6. L’exécution d’un jugement de rejet d’une demande d’annulation d’une mesure d’éloignement d’un étranger, qui met fin au caractère suspensif du recours et rend possible la mise en œuvre, y compris d’office, de cette mesure d’éloignement, est susceptible d’entraîner pour le requérant des conséquences difficilement réparables.

7. Toutefois, il appartient au juge du sursis à exécution d’apprécier concrètement, compte tenu des justifications fournies par le requérant, si les effets de l’acte en litige sont de nature à caractériser des conséquences difficilement réparables justifiant que, sans attendre le jugement de la requête au fond, il soit sursis à l’exécution de la décision juridictionnelle.
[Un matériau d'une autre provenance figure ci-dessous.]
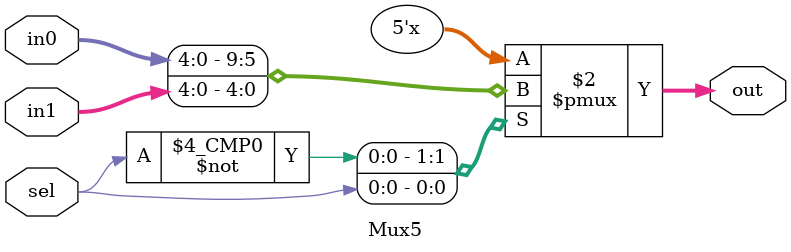
<source format=v>

module Mux5 (sel, in0, in1, out);
	input sel;			// Selector For Which Output
	input [4:0] in0;	// First Potential Output
	input [4:0] in1;	// Second Potential Output
	output [4:0] out;	// Calculated Output

	reg [4:0] out;

	always @(sel or in0 or in1)
	begin
		case (sel)
			0: out <= in0;
			1: out <= in1;			
			default: out <= 0; 	// This should never happen
		endcase
	end
endmodule
</source>
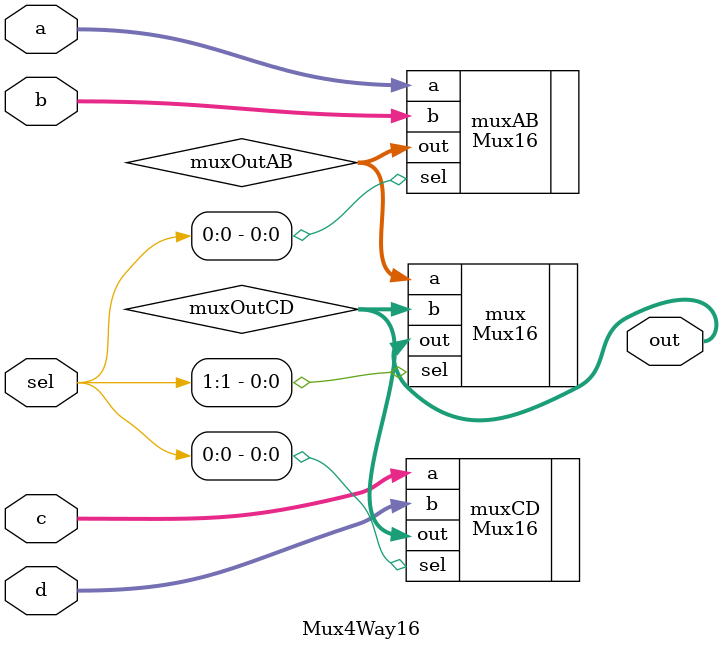
<source format=sv>
`default_nettype none
module Mux4Way16(
	input wire[15:0] a,			// 値a
	input wire[15:0] b,			// 値b
	input wire[15:0] c,			// 値b
	input wire[15:0] d,			// 値b
	input wire[1:0] sel,		// セレクタ
	output wire[15:0] out);		// out

	wire[15:0] muxOutAB,muxOutCD;
	Mux16 muxAB(.a(a), .b(b), .sel(sel[0]), .out(muxOutAB));
	Mux16 muxCD(.a(c), .b(d), .sel(sel[0]), .out(muxOutCD));

	Mux16 mux(.a(muxOutAB), .b(muxOutCD), .sel(sel[1]), .out(out));
endmodule

</source>
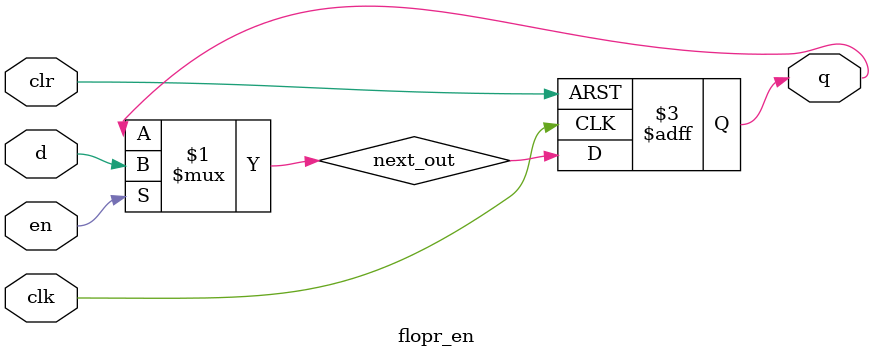
<source format=sv>
module initialize_mem(clk, start, write, finished, address, finished_shuffle);

input clk, start, finished_shuffle;
output write, finished;
output [7:0] address;

wire update_data, reset, add;

reg [7:0] count;
reg [8:0] state;

parameter idle            = 9'b0000_00000;
parameter reset_count     = 9'b0001_00001;
parameter check_counter   = 9'b0010_00000;
parameter update_mem      = 9'b0011_00010;
parameter write_mem       = 9'b0100_00100;
parameter increment_count = 9'b0101_10000;
parameter reset_counter   = 9'b0110_00001;
parameter finish          = 9'b0111_01000;
parameter finish1         = 9'b1000_01000;
parameter wait_for_finish = 9'b1001_00000;

parameter update_mem1      = 9'b1011_00010;
parameter write_mem1       = 9'b1100_00100;

assign reset        = state[0];
assign update_data  = state[1];
assign write        = state[2];
assign finished     = state[3];
assign add          = state[4];


always_ff @(posedge clk) begin
case(state)
  idle: begin
	 if (start) begin
		state <= reset_count; // reset count
	  end
	end
  reset_count: state <= check_counter;
  check_counter: begin 
		  if (count == 8'd255) // if i is 255 then run protocol once more and finish
	            state <= update_mem1; 
		  else
		    state <= update_mem; // otherwise update dat
		 end 
  update_mem: state <= write_mem; // go to write the data
  write_mem: state <= increment_count; // once data is written increment the count
  increment_count: state <= check_counter; // go back to check what value the counter is
  update_mem1: state <= write_mem1;
  write_mem1: state <= reset_counter;
  reset_counter: state <= finish;
  finish: state <= finish1;
  finish1: state <= wait_for_finish;
  wait_for_finish: begin 
	            if (finished_shuffle == 1'b1) // wait for a finish signal 
	             state <= idle;
	            else
	             state <= wait_for_finish;
	           end 
  default: state <= idle;
endcase  
end


flopr_en #(8)    address_update(.clk(clk), .clr(reset), .d(count), .q(address), .en(update_data)); // updates the address to be count
flopr_en #(8)   counter_add (.clk(clk), .clr(reset), .d(count+1'b1), .q(count), .en(add)); //updates the count

endmodule

module flopr_en(clk, clr, d, q, en); // flip flop module with asynchronous clear and enable
 parameter n = 1;
 input clk, clr, en;
 input [n-1:0] d;
 output reg [n-1:0] q;
 wire [n-1:0] next_out;
 
 assign next_out = en ? d : q;

 always @(posedge clk or posedge clr) begin
   if(clr) q <= {n{1'b0}};
   else q <= next_out;
 end 

endmodule

</source>
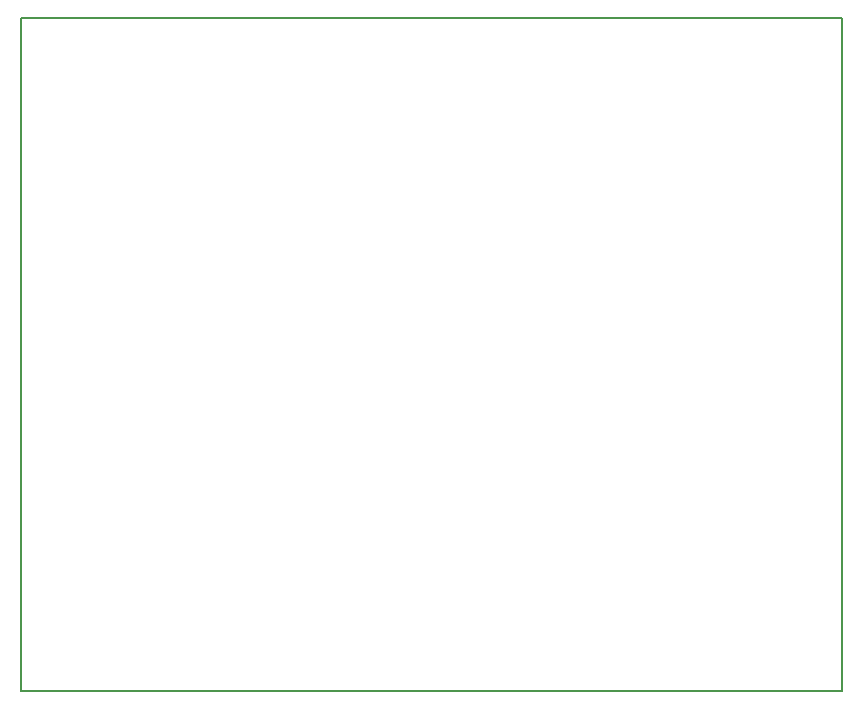
<source format=gko>
%TF.GenerationSoftware,KiCad,Pcbnew,6.0.11-2627ca5db0~126~ubuntu22.04.1*%
%TF.CreationDate,2023-09-22T10:59:18+02:00*%
%TF.ProjectId,nucleo_f302r8_extension,6e75636c-656f-45f6-9633-303272385f65,0.1*%
%TF.SameCoordinates,Original*%
%TF.FileFunction,Profile,NP*%
%FSLAX46Y46*%
G04 Gerber Fmt 4.6, Leading zero omitted, Abs format (unit mm)*
G04 Created by KiCad (PCBNEW 6.0.11-2627ca5db0~126~ubuntu22.04.1) date 2023-09-22 10:59:18*
%MOMM*%
%LPD*%
G01*
G04 APERTURE LIST*
%TA.AperFunction,Profile*%
%ADD10C,0.150000*%
%TD*%
G04 APERTURE END LIST*
D10*
X43990000Y-126660000D02*
X113490000Y-126660000D01*
X113490000Y-126660000D02*
X113490000Y-69660000D01*
X113490000Y-69660000D02*
X43990000Y-69660000D01*
X43990000Y-69660000D02*
X43990000Y-126660000D01*
M02*

</source>
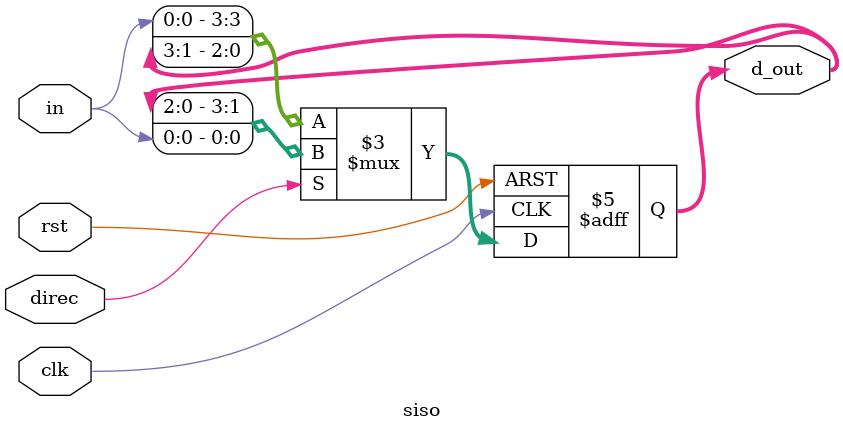
<source format=v>
module siso(
	input clk,rst,in,direc,
	output reg [3:0]d_out); // bidirectional
always@(posedge clk or posedge rst)
begin 
    if (rst)
	    d_out <= 4'b0000;
    else if(direc)
	    d_out <= {d_out[2:0],in};
    else
	    d_out <= {in,d_out[3:1]};
    end
    endmodule


</source>
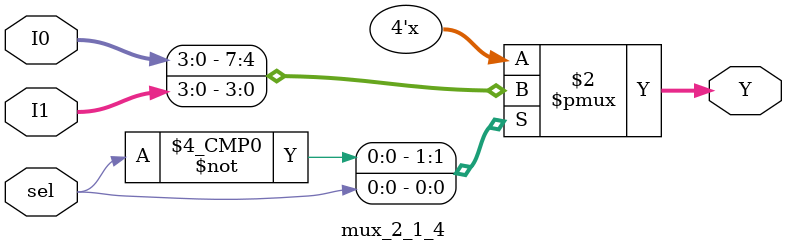
<source format=v>
`timescale 1ns / 1ps


module mux_2_1_4(
    input [3:0] I0,
    input [3:0] I1,
    input sel,
    output reg [3:0] Y
    );
    
    always @(*) begin
        case(sel)
            1'b0: Y = I0;
            1'b1: Y = I1;
        endcase
    end
    
    
endmodule
</source>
Le caractère difficilement réparable des conséquences s’apprécie objectivement et globalement compte tenu de l’ensemble des circonstances de l’espèce. Au nombre de ces circonstances doivent être prises en considération la situation privée et familiale du requérant et les exigences de protection des personnes et de l’ordre public.

8. En l’état de l’instruction, aucun des moyens invoqués par M. C... à l’appui de sa demande de sursis à exécution du jugement rendu par le tribunal administratif de Nîmes, tels que visés et analysés dans les visas du présent arrêt, n’apparaît sérieux ainsi que l’exigent les dispositions précitées du code de justice administrative.

9. Il résulte de ce qui précède que la demande de sursis à exécution de M. C... doit être rejetée.


10. M. C... demande l’application de l’article 37 de la loi du 10 juillet 1991 et le bénéfice de l’aide juridictionnelle à titre provisoire. M. C... est admis au bénéfice de l’aide juridictionnelle à titre provisoire en application de l’article 20 de la loi susvisée du 10 juillet 1991. Les dispositions de l’article L. 761‑1 du code de justice administrative font obstacle à ce que les frais d’instance non compris dans les dépens soient mis à la charge de l’Etat, qui n’est pas la partie perdante dans la présente instance.



D E C I D E :


Article 1er : M. C... est admis au bénéfice de l’aide juridictionnelle à titre provisoire.

Article 2 : Le surplus de la requête de M. C... est rejeté.

Article 3 : Le présent arrêt sera notifié à M. A... D... et au ministre de l’intérieur.

Copie en sera adressée au préfet du Gard.


Délibéré après l’audience du 23 mars 2026, à laquelle siégeaient :

M. Massin, président,

Rendu public par mise à disposition au greffe le 25 mars 2026.


Le président,

O. Massin
La greffière,

M-M. Maillat



La République mande et ordonne au ministre de l’intérieur en ce qui le concerne, ou à tous huissiers de justice à ce requis, en ce qui concerne les voies de droit commun contre les parties privées, de pourvoir à l’exécution du présent arrêt.